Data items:
_ _ _ _ _

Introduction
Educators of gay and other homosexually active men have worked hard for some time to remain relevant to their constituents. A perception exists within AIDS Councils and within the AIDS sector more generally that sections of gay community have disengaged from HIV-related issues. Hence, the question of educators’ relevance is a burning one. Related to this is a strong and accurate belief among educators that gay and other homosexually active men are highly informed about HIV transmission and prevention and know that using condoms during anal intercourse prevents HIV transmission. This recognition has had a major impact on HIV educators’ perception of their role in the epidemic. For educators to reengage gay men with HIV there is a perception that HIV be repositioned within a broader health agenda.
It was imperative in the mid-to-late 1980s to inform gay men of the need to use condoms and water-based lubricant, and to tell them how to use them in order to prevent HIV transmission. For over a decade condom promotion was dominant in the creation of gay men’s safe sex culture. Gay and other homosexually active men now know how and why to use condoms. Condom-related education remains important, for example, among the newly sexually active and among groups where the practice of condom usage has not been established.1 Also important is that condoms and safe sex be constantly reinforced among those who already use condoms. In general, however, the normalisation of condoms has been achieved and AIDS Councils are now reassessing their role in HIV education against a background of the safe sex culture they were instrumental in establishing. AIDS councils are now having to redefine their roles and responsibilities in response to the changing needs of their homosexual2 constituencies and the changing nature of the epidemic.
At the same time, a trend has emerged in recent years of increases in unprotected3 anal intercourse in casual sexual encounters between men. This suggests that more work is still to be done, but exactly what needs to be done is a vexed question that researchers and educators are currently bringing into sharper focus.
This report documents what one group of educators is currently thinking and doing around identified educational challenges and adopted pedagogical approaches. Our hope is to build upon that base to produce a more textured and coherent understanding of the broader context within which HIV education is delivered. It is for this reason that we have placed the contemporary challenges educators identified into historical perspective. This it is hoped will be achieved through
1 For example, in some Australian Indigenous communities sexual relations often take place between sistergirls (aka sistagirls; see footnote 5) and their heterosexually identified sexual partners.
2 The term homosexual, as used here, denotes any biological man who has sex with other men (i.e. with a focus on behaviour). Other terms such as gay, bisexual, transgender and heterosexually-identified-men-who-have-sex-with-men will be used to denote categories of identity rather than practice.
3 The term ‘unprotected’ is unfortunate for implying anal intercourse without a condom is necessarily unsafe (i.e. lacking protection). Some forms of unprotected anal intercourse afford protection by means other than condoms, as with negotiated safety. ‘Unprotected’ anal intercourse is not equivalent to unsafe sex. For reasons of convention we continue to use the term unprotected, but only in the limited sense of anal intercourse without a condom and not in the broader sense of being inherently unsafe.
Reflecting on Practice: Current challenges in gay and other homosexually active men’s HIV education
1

_ _ _ _ _

=== What you have to do ===
Set down each line from the line containing "3 The term ‘unprotected’" through the final line of the data, exactly and with nothing added.

=== Solution for this task ===
3 The term ‘unprotected’ is unfortunate for implying anal intercourse without a condom is necessarily unsafe (i.e. lacking protection). Some forms of unprotected anal intercourse afford protection by means other than condoms, as with negotiated safety. ‘Unprotected’ anal intercourse is not equivalent to unsafe sex. For reasons of convention we continue to use the term unprotected, but only in the limited sense of anal intercourse without a condom and not in the broader sense of being inherently unsafe.
Reflecting on Practice: Current challenges in gay and other homosexually active men’s HIV education
1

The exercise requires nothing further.